_Page extract_

--------------------------------

Model Card: Stentor-Big

Stentor-Big is a direct expansion of the original Stentor-30M model developed by Kai Izumoto (StentorLabs). The architecture was scaled up from 30M to 142M parameters by increasing the hidden size, number of layers, and intermediate dimensions while preserving the pre-trained weights where possible. This approach allows the model to retain the linguistic foundations learned by its smaller counterpart while gaining additional capacity through new randomly initialized layers.

Model Description

Stentor-Big is a compact language model with 142 million parameters, built upon the Llama architecture. It is the result of a three-stage continual pre-training process designed to combine broad linguistic competence, narrative coherence, and structured academic style. The model is intended as a strong base for further fine‑tuning or direct use in educational text generation, creative writing assistance, and prototyping of small‑scale language applications.

Developed by: stas122
Model type: Causal language model (LlamaForCausalLM)
Language: English
Parameters: 142,639,104 (142.6M)

--------------------------------

_Task details_
According to the page extract above, how many parameters does Stentor-Big have?

--------------------------------

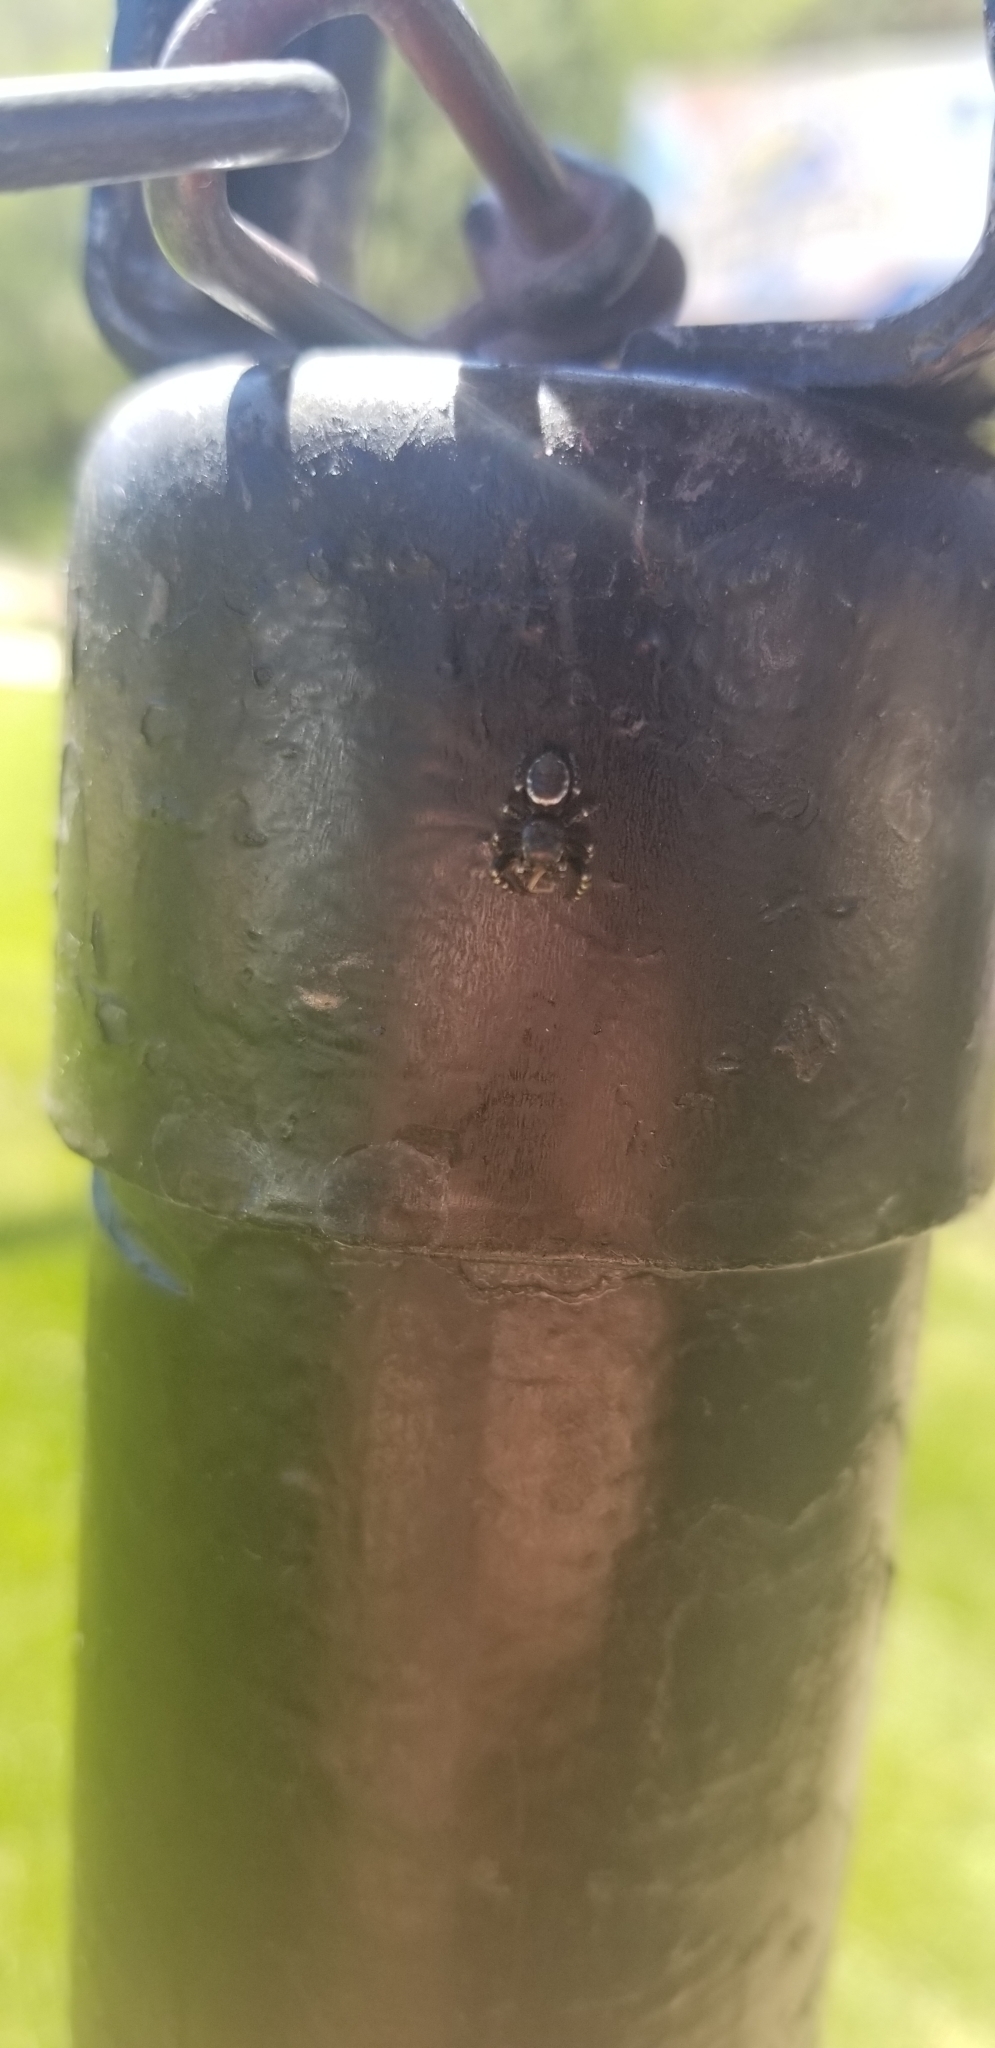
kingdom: Animalia
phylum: Arthropoda
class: Arachnida
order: Araneae
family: Salticidae
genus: Pelegrina
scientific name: Pelegrina aeneola
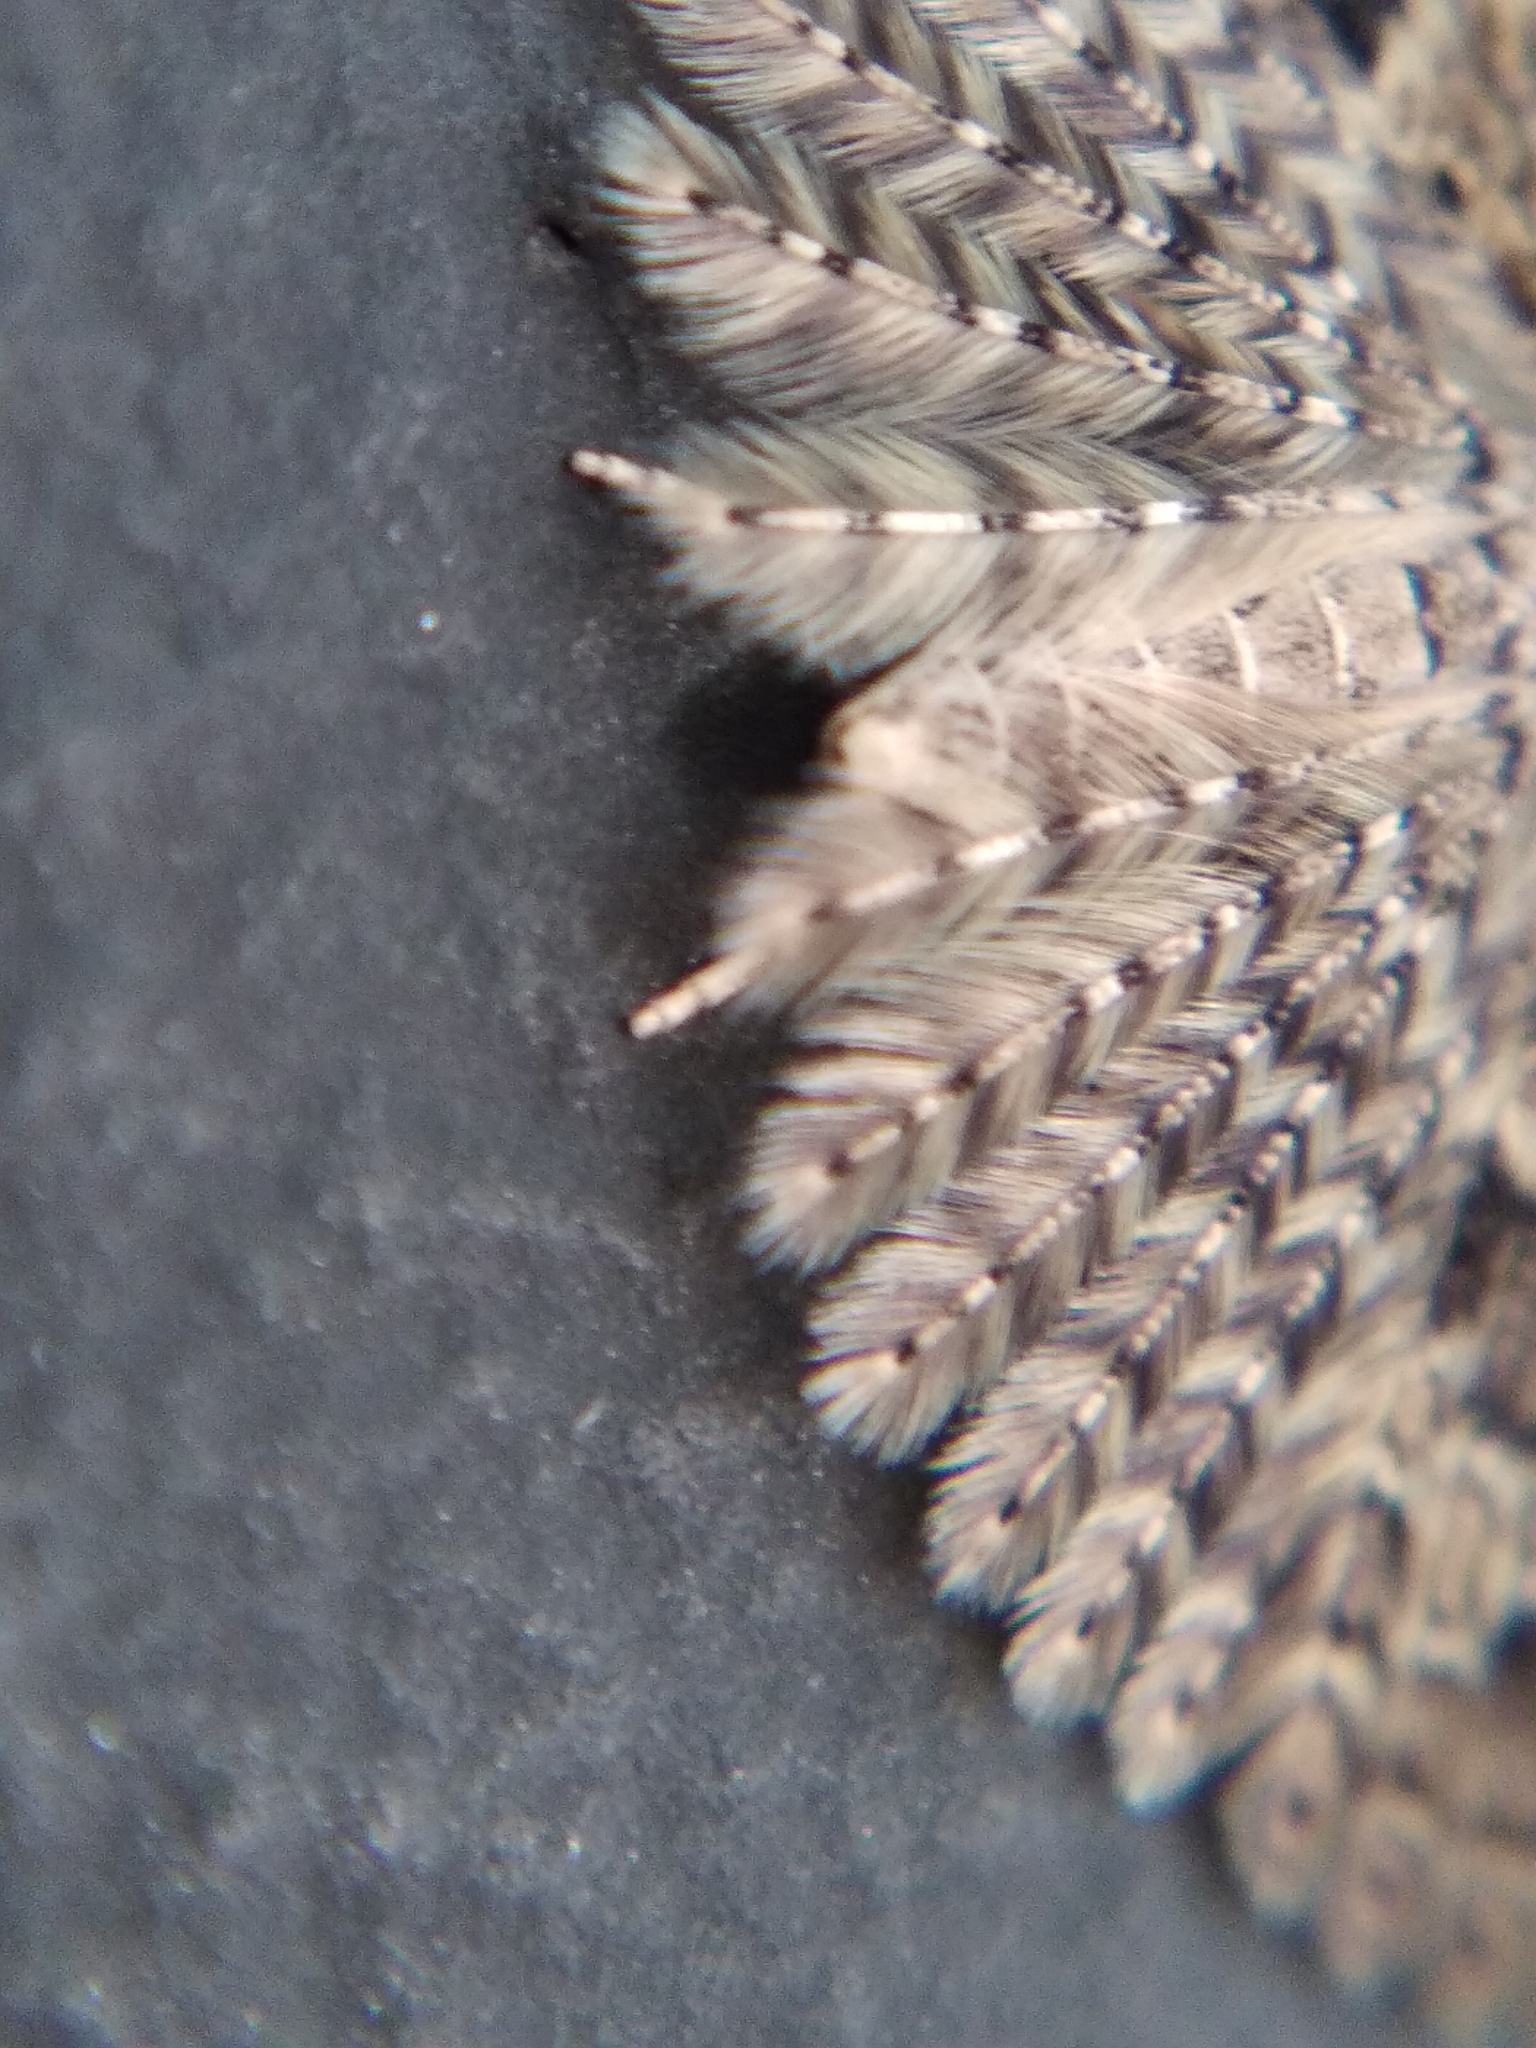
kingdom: Animalia
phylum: Arthropoda
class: Insecta
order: Lepidoptera
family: Alucitidae
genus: Alucita
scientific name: Alucita hexadactyla
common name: Twenty-plume moth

--------------------------------

_Reply to the exercise_
142,639,104 parameters (142.6M).